◆ **Source**:
------
Spend Spend Spend – Royal Exchange Theatre, Manchester

The football pools. I was too young to partake at their peak but that doesn’t take away memories of the pools man knocking on the door every week and the parental mad dash to find the coupon, and random shouting out of numbers, each corresponding to a fixture that weekend…each a prediction of a score draw…each a small part of the bigger dream of maybe, just maybe, winning the pools and metaphorically sailing off into the metaphorical sunset with the means to buy all the happiness you’ll ever need.

My equivalent is the lottery. I bemoan the fact that I’ve never won so much as ten pounds. But then I remember I never buy a ticket. And on those rare, momentous occasions that I do, cannot fathom that it ‘wasn’t me’, even though I’d gone to the bother of buying into the dream having been explicitly told ‘it could be’.

But, to cross the streams between the two dream-inducing concepts, in 1961, it was Viv Nicholson and boy did she embrace it…

Addicted to excess and seduced by materialism, Viv takes us through the kaleidoscopic and messy journey of her life. From the council flats of Castleford to the grandeur of Garforth, to new handbags and husbands, Viv faces the ultimate question: after the champagne stops flowing, can money really buy happiness?

When handed the cheque by Bruce Forsyth (oh yes) for £152,319 (about £4.4 million in today’s terms), Viv vowed to

Spend, Spend, Spend

and so let’s talk about the revival stage show of the same name.

The show (first debuting at Leeds Playhouse in 1998) was a collaboration between Steven Brown (book, lyrics, music – my first recollection being MD on Knowing Me, Knowing You under the guise of Glenn Ponder 🤣) and Justin Greene (book, lyrics) and indeed is dedicated to the former’s memory, who sadly died in February of this year.

Directed by Josh Seymour and with Rachel Leskovac as Viv(nominated for an Olivier Award for her portrayal of the young Viv Nicholson in the original London production) and Rose Galbraith as Young Viv, Spend Spend Spend is a kaleidoscope of a show. It’s high camp, high energy, high end entertainment that delights and demands your attention from the moment that giant cheque dangling from the ceiling goes up in literal flames in the opening scenes, to the moment the story reaches its conclusion, having spent a dizzying hour and 40 minutes lending meaning and detail to what the pyrotechnics were all about.

Credit & copyright : Helen Murray
Credit & copyright – Helen Murray

I do it with every post about a Royal Exchange production, but one cannot speak to the experience without bringing into it what the ‘in the round’ format of the theatre lends to each show. In this case, we’re looking into what feels like a circus ring. No necessarily in aesthetics but in the big, bold, brash, never a dull moment nature of this musical spectacular.
------
◆ **Extracted material**:
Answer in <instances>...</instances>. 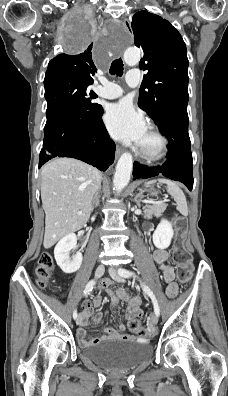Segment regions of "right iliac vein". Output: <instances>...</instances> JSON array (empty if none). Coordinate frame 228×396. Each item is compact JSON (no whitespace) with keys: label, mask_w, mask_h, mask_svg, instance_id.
I'll return each instance as SVG.
<instances>
[{"label":"right iliac vein","mask_w":228,"mask_h":396,"mask_svg":"<svg viewBox=\"0 0 228 396\" xmlns=\"http://www.w3.org/2000/svg\"><path fill=\"white\" fill-rule=\"evenodd\" d=\"M104 272H105V266H104L103 264H100V265L96 268L95 277H96V278L101 277V276L104 274ZM81 320H82L81 315H79V316L76 318V324H77V325H80Z\"/></svg>","instance_id":"right-iliac-vein-1"}]
</instances>
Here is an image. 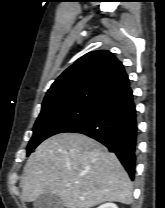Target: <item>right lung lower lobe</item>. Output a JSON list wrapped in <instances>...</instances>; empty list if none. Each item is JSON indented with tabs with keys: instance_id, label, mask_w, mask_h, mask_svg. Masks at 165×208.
Here are the masks:
<instances>
[{
	"instance_id": "obj_1",
	"label": "right lung lower lobe",
	"mask_w": 165,
	"mask_h": 208,
	"mask_svg": "<svg viewBox=\"0 0 165 208\" xmlns=\"http://www.w3.org/2000/svg\"><path fill=\"white\" fill-rule=\"evenodd\" d=\"M136 109L131 88L111 94L65 132L85 134L114 152L130 178L135 175L137 145Z\"/></svg>"
}]
</instances>
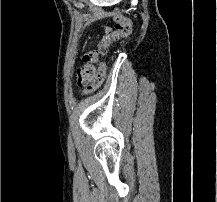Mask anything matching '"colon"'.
<instances>
[{"mask_svg": "<svg viewBox=\"0 0 217 202\" xmlns=\"http://www.w3.org/2000/svg\"><path fill=\"white\" fill-rule=\"evenodd\" d=\"M130 33V19L118 14L114 19L113 26L105 29V32L97 38L94 47L83 52L81 56L83 64L77 69V82L79 86L85 88V94L96 92L104 81L106 67L105 63L100 60L101 57L106 55L113 42L125 39ZM94 70H97L95 81L88 87L87 80L94 78Z\"/></svg>", "mask_w": 217, "mask_h": 202, "instance_id": "colon-1", "label": "colon"}]
</instances>
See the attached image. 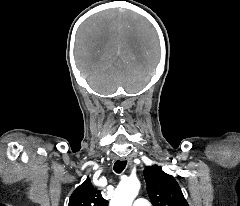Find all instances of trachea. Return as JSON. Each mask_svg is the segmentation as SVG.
I'll use <instances>...</instances> for the list:
<instances>
[{"label": "trachea", "mask_w": 240, "mask_h": 206, "mask_svg": "<svg viewBox=\"0 0 240 206\" xmlns=\"http://www.w3.org/2000/svg\"><path fill=\"white\" fill-rule=\"evenodd\" d=\"M126 165H127V161L118 160L114 164V171L116 173H121L125 169Z\"/></svg>", "instance_id": "obj_1"}]
</instances>
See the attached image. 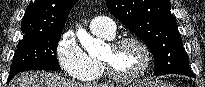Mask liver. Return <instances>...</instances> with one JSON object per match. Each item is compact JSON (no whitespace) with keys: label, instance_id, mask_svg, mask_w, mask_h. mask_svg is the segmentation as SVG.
Listing matches in <instances>:
<instances>
[{"label":"liver","instance_id":"1","mask_svg":"<svg viewBox=\"0 0 205 87\" xmlns=\"http://www.w3.org/2000/svg\"><path fill=\"white\" fill-rule=\"evenodd\" d=\"M9 87H113L104 84H84L62 78L56 74L29 71L17 75Z\"/></svg>","mask_w":205,"mask_h":87}]
</instances>
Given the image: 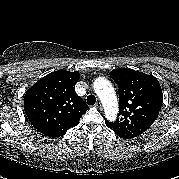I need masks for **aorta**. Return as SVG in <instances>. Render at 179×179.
<instances>
[{
    "instance_id": "aorta-1",
    "label": "aorta",
    "mask_w": 179,
    "mask_h": 179,
    "mask_svg": "<svg viewBox=\"0 0 179 179\" xmlns=\"http://www.w3.org/2000/svg\"><path fill=\"white\" fill-rule=\"evenodd\" d=\"M94 90L103 104L107 119L115 120L118 114V102L111 83L105 78H97L94 81Z\"/></svg>"
}]
</instances>
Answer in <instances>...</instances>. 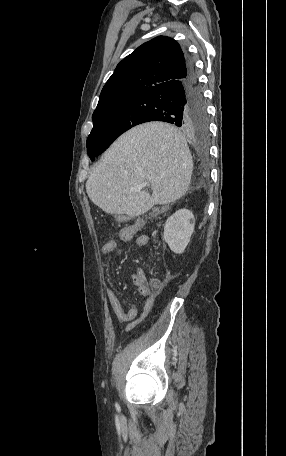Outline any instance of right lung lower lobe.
Listing matches in <instances>:
<instances>
[{"mask_svg": "<svg viewBox=\"0 0 286 456\" xmlns=\"http://www.w3.org/2000/svg\"><path fill=\"white\" fill-rule=\"evenodd\" d=\"M135 99L141 107V123L164 121L190 132L207 118L203 94L189 58L185 75L145 90Z\"/></svg>", "mask_w": 286, "mask_h": 456, "instance_id": "98d812e1", "label": "right lung lower lobe"}]
</instances>
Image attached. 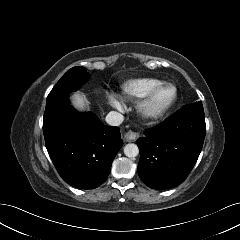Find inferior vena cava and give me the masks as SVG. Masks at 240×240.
<instances>
[{
	"label": "inferior vena cava",
	"mask_w": 240,
	"mask_h": 240,
	"mask_svg": "<svg viewBox=\"0 0 240 240\" xmlns=\"http://www.w3.org/2000/svg\"><path fill=\"white\" fill-rule=\"evenodd\" d=\"M123 120H124L123 115L116 111H111L106 116V122L112 126L120 125L123 122Z\"/></svg>",
	"instance_id": "602c4592"
}]
</instances>
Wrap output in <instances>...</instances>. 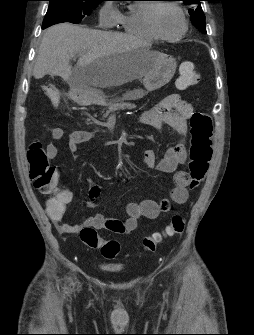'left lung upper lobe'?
Instances as JSON below:
<instances>
[{
  "instance_id": "left-lung-upper-lobe-1",
  "label": "left lung upper lobe",
  "mask_w": 254,
  "mask_h": 335,
  "mask_svg": "<svg viewBox=\"0 0 254 335\" xmlns=\"http://www.w3.org/2000/svg\"><path fill=\"white\" fill-rule=\"evenodd\" d=\"M188 5H192L193 9H190L189 13L191 14V21L195 25V27L206 34V27H205V15L200 5L201 0H182Z\"/></svg>"
}]
</instances>
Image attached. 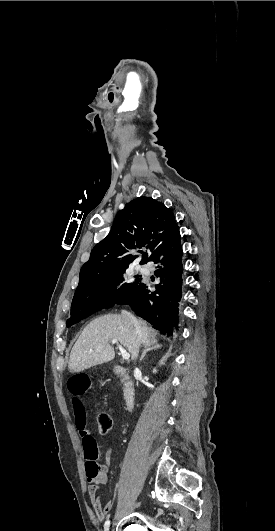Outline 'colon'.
<instances>
[{
	"label": "colon",
	"mask_w": 275,
	"mask_h": 531,
	"mask_svg": "<svg viewBox=\"0 0 275 531\" xmlns=\"http://www.w3.org/2000/svg\"><path fill=\"white\" fill-rule=\"evenodd\" d=\"M81 377H92L90 375H83ZM96 423L101 434H106L112 427V420L108 413L98 412L96 414Z\"/></svg>",
	"instance_id": "1"
}]
</instances>
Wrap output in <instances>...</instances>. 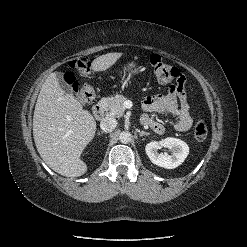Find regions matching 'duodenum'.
<instances>
[{"label":"duodenum","mask_w":247,"mask_h":247,"mask_svg":"<svg viewBox=\"0 0 247 247\" xmlns=\"http://www.w3.org/2000/svg\"><path fill=\"white\" fill-rule=\"evenodd\" d=\"M93 115L96 119H102L105 115V107L102 101H97L93 106Z\"/></svg>","instance_id":"410a0bca"}]
</instances>
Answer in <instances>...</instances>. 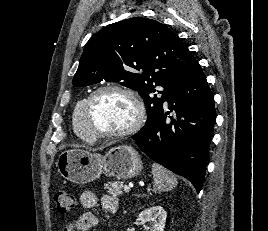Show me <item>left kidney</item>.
I'll return each mask as SVG.
<instances>
[{"label":"left kidney","instance_id":"5707ae66","mask_svg":"<svg viewBox=\"0 0 268 231\" xmlns=\"http://www.w3.org/2000/svg\"><path fill=\"white\" fill-rule=\"evenodd\" d=\"M167 218V212L161 206H153L143 210L139 214L138 220L144 225L146 231H164V226ZM150 222V226L145 223Z\"/></svg>","mask_w":268,"mask_h":231}]
</instances>
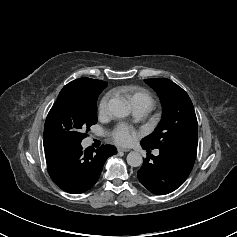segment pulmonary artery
<instances>
[{"label":"pulmonary artery","mask_w":237,"mask_h":237,"mask_svg":"<svg viewBox=\"0 0 237 237\" xmlns=\"http://www.w3.org/2000/svg\"><path fill=\"white\" fill-rule=\"evenodd\" d=\"M150 110H151V107H149L148 105H144V104H136L133 106V114L137 120L143 119L148 114V112ZM154 154L158 155L159 151L156 150L154 152Z\"/></svg>","instance_id":"pulmonary-artery-1"}]
</instances>
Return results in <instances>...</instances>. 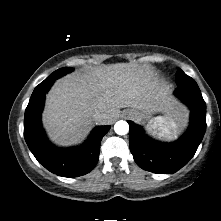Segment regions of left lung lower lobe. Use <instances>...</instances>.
Wrapping results in <instances>:
<instances>
[{
  "instance_id": "obj_1",
  "label": "left lung lower lobe",
  "mask_w": 221,
  "mask_h": 221,
  "mask_svg": "<svg viewBox=\"0 0 221 221\" xmlns=\"http://www.w3.org/2000/svg\"><path fill=\"white\" fill-rule=\"evenodd\" d=\"M174 94L191 110L186 133L173 143L150 139L142 127L128 121L129 144L134 160L146 171L172 174L186 165L194 156L206 131V104L199 89L177 88Z\"/></svg>"
}]
</instances>
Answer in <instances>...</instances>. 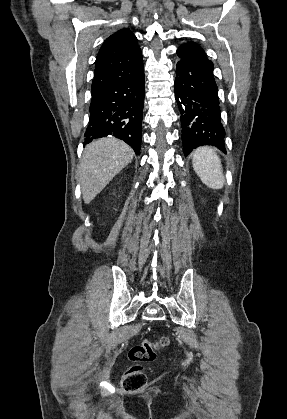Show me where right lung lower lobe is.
<instances>
[{
	"label": "right lung lower lobe",
	"instance_id": "obj_1",
	"mask_svg": "<svg viewBox=\"0 0 287 419\" xmlns=\"http://www.w3.org/2000/svg\"><path fill=\"white\" fill-rule=\"evenodd\" d=\"M144 67L134 74L91 92L89 125L84 144L114 136L140 154L144 105Z\"/></svg>",
	"mask_w": 287,
	"mask_h": 419
}]
</instances>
------
◆ **Directives**:
**1)** Please update the review's passage that begins at the words "Spend, Spend, Spend" and stops after "of this year.", putting "partnership" in place of "collaboration".
**2)** List every town or city the review names.

◆ **Answers to the exercise**:
**1)**
Spend, Spend, Spend

and so let’s talk about the revival stage show of the same name.

The show (first debuting at Leeds Playhouse in 1998) was a partnership between Steven Brown (book, lyrics, music – my first recollection being MD on Knowing Me, Knowing You under the guise of Glenn Ponder 🤣) and Justin Greene (book, lyrics) and indeed is dedicated to the former’s memory, who sadly died in February of this year.

**2)** Manchester, Castleford, Garforth, Leeds, London